Technology pieces include: membership, single root and single init, cluster filesystems and DLM, single process space and process migration, load leveling, single and shared IPC space, device space and networking space, and single management space
Here are some key features of "OpenSSI Clusters for Linux":
1. Membership
courtesy of the CI project
includes libcluster and the cluster command (part of Cluster Tools)
2. Internode Communication
courtesy of the CI project
3. Filesystem
CFS is transparently stacked over any ext3 mount, making it instantly and coherently shared across the cluster
CFS can be used for the root and other filesystems
there is mount enforcement across nodes in the cluster so an NFS mount on any node is automatically done on all nodes;
reopen of files, devices, ipc objects when processes move is supported
CFS supports file record locking and shared writable mapped files (along with all other standard POSIX capabilities
HA-CFS is configurable for the root or other filesystems
Lustre is supported;
openGFS was supported but is not currently
GFS will be supported in OpenSSI 2.x but is not currently supported
4. Process Management
very complete, including:
- clusterwide PIDs
- process migration and distributed rexec(), rfork() and migrate() with reopen of files, sockets, pipes, devices, etc.

TASK DETAILS – From the OpenSSI feature list above, return the text starting with "Technology pieces include: membership, single" and going on through "of Cluster Tools)", copied word for word.

Data entries:
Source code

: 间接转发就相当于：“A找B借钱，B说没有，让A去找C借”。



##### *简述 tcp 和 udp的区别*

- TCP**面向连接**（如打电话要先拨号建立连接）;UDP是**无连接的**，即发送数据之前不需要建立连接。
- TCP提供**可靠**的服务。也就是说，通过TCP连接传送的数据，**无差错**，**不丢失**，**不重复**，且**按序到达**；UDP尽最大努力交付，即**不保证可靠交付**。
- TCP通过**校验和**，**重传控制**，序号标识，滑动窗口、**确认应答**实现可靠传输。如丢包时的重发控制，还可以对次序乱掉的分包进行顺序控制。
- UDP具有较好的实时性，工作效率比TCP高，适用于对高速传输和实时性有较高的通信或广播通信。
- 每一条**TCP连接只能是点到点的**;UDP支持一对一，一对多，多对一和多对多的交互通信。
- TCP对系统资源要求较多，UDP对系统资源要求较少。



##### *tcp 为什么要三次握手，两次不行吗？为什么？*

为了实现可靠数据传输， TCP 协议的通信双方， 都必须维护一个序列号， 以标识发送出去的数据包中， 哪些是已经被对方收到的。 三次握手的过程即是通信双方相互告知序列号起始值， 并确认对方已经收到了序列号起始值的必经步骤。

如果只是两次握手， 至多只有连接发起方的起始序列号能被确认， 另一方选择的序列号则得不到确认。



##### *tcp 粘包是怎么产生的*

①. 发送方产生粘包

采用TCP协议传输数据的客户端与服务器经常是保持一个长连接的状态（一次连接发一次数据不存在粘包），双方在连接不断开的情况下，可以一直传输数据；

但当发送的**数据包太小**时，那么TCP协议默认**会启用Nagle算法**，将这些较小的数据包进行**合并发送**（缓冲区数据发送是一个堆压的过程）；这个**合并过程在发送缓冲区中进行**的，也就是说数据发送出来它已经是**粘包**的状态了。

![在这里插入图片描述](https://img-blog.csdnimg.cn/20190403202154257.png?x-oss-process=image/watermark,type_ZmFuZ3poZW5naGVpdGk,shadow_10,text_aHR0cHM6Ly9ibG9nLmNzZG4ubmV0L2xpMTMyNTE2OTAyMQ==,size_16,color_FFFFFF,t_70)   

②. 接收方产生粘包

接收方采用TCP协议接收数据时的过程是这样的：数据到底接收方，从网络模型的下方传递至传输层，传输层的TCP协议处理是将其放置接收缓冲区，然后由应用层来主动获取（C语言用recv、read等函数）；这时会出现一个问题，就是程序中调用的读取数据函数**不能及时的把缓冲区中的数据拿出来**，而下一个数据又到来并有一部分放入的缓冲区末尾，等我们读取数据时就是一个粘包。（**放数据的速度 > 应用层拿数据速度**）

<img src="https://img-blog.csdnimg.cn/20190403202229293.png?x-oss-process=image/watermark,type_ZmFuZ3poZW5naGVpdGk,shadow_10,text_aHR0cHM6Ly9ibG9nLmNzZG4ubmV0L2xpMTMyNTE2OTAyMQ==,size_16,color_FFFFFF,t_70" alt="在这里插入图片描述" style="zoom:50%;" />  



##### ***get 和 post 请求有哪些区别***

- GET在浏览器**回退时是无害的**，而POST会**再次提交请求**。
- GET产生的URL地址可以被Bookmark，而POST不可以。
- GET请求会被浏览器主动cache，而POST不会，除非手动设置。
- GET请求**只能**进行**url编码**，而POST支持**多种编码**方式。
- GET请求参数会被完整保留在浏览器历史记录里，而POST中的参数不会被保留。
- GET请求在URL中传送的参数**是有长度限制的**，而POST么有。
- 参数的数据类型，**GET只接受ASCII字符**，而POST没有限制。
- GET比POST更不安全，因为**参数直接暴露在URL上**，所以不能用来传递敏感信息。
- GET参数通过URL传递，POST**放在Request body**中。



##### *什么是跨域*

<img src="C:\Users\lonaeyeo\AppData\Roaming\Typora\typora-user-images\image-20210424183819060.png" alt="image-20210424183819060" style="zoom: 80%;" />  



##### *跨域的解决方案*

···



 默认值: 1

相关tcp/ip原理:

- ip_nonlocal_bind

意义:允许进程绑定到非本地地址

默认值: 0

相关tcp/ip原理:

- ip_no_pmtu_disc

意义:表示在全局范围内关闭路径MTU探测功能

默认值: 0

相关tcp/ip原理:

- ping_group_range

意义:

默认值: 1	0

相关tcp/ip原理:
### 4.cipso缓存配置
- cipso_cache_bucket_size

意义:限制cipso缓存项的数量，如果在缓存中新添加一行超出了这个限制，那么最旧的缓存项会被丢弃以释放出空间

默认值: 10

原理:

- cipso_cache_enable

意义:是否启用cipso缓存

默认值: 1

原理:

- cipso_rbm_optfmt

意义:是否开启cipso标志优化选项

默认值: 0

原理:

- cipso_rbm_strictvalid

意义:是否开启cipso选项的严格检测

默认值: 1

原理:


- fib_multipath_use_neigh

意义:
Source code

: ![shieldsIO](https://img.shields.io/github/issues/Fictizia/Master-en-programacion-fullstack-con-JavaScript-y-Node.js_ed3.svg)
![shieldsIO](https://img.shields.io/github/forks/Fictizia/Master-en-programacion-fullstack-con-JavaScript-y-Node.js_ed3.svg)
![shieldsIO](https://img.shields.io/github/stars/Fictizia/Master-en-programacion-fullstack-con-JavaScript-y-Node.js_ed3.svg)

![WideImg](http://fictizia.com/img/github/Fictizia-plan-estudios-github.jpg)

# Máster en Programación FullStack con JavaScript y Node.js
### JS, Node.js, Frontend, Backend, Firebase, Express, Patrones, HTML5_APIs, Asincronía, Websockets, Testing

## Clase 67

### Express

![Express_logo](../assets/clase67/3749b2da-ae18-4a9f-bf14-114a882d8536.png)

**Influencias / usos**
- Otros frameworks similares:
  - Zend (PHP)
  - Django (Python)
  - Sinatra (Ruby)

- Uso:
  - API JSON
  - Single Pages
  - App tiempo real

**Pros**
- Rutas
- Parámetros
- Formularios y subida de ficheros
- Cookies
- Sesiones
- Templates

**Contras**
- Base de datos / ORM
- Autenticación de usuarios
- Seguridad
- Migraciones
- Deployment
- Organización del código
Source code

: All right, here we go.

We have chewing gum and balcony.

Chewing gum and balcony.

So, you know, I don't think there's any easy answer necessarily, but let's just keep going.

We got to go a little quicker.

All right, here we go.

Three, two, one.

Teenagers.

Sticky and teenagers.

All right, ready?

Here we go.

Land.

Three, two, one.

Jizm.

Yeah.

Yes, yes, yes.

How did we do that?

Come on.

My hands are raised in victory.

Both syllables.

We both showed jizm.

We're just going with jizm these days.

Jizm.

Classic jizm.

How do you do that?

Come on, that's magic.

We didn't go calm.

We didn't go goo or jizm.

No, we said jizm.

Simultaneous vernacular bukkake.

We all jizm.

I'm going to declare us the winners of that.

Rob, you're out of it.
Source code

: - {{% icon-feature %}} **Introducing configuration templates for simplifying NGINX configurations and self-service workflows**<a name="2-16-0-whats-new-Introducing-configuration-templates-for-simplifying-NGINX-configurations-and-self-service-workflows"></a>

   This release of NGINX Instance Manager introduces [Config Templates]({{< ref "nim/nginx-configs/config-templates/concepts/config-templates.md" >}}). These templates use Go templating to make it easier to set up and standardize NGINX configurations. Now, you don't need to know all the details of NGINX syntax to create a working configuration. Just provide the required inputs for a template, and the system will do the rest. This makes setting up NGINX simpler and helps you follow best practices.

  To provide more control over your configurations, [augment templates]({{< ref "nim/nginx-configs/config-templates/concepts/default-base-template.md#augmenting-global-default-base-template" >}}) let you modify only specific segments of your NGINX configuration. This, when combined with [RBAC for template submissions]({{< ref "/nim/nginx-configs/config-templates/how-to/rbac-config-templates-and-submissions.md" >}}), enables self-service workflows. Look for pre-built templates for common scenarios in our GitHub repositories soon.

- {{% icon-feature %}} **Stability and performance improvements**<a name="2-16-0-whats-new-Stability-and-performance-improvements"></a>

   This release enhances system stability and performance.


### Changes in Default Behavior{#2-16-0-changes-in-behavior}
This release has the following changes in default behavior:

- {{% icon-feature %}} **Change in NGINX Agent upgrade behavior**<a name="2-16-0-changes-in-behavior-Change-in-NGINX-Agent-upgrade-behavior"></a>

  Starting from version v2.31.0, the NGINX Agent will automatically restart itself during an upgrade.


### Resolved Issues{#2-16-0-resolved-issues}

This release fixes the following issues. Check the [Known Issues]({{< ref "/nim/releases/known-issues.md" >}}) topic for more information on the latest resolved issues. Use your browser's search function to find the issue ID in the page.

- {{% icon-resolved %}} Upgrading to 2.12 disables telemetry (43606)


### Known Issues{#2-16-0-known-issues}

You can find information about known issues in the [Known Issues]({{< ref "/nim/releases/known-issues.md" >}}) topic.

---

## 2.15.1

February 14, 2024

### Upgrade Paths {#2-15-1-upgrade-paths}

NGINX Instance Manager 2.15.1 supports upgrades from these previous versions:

COMPLETED TASK –
Technology pieces include: membership, single root and single init, cluster filesystems and DLM, single process space and process migration, load leveling, single and shared IPC space, device space and networking space, and single management space
Here are some key features of "OpenSSI Clusters for Linux":
1. Membership
courtesy of the CI project
includes libcluster and the cluster command (part of Cluster Tools)